[PROBLEM TO WORK ON] Return every entry exactly as written.

______________________________

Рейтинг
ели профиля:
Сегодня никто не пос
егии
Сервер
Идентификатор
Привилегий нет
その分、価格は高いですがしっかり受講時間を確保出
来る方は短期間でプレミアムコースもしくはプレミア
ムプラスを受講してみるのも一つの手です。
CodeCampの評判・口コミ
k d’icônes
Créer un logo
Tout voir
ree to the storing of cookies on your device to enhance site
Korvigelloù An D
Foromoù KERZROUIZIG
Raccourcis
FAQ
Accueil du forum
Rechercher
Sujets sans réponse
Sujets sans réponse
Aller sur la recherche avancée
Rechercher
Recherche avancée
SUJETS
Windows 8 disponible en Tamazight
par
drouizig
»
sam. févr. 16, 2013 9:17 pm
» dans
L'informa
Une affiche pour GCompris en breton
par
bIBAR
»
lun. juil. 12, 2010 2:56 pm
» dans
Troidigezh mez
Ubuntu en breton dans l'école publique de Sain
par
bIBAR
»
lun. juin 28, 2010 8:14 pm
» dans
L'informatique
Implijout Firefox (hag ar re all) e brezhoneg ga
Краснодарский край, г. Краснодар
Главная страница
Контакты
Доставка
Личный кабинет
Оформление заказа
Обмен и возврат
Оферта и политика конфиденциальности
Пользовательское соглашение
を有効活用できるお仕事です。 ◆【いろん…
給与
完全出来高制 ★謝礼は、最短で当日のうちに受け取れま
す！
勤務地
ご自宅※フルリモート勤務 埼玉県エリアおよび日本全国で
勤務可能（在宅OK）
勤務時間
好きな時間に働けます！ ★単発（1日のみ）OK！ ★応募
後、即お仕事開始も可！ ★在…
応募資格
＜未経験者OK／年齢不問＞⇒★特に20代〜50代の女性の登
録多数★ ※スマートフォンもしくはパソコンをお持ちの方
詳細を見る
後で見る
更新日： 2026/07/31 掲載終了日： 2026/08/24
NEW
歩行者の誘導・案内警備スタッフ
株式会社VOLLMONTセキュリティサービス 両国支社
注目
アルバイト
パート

______________________________

[ANSWER BELOW]
Рейтинг
ели профиля:
Сегодня никто не пос
егии
Сервер
Идентификатор
Привилегий нет
その分、価格は高いですがしっかり受講時間を確保出
来る方は短期間でプレミアムコースもしくはプレミア
ムプラスを受講してみるのも一つの手です。
CodeCampの評判・口コミ
k d’icônes
Créer un logo
Tout voir
ree to the storing of cookies on your device to enhance site
Korvigelloù An D
Foromoù KERZROUIZIG
Raccourcis
FAQ
Accueil du forum
Rechercher
Sujets sans réponse
Sujets sans réponse
Aller sur la recherche avancée
Rechercher
Recherche avancée
SUJETS
Windows 8 disponible en Tamazight
par
drouizig
»
sam. févr. 16, 2013 9:17 pm
» dans
L'informa
Une affiche pour GCompris en breton
par
bIBAR
»
lun. juil. 12, 2010 2:56 pm
» dans
Troidigezh mez
Ubuntu en breton dans l'école publique de Sain
par
bIBAR
»
lun. juin 28, 2010 8:14 pm
» dans
L'informatique
Implijout Firefox (hag ar re all) e brezhoneg ga
Краснодарский край, г. Краснодар
Главная страница
Контакты
Доставка
Личный кабинет
Оформление заказа
Обмен и возврат
Оферта и политика конфиденциальности
Пользовательское соглашение
を有効活用できるお仕事です。 ◆【いろん…
給与
完全出来高制 ★謝礼は、最短で当日のうちに受け取れま
す！
勤務地
ご自宅※フルリモート勤務 埼玉県エリアおよび日本全国で
勤務可能（在宅OK）
勤務時間
好きな時間に働けます！ ★単発（1日のみ）OK！ ★応募
後、即お仕事開始も可！ ★在…
応募資格
＜未経験者OK／年齢不問＞⇒★特に20代〜50代の女性の登
録多数★ ※スマートフォンもしくはパソコンをお持ちの方
詳細を見る
後で見る
更新日： 2026/07/31 掲載終了日： 2026/08/24
NEW
歩行者の誘導・案内警備スタッフ
株式会社VOLLMONTセキュリティサービス 両国支社
注目
アルバイト
パート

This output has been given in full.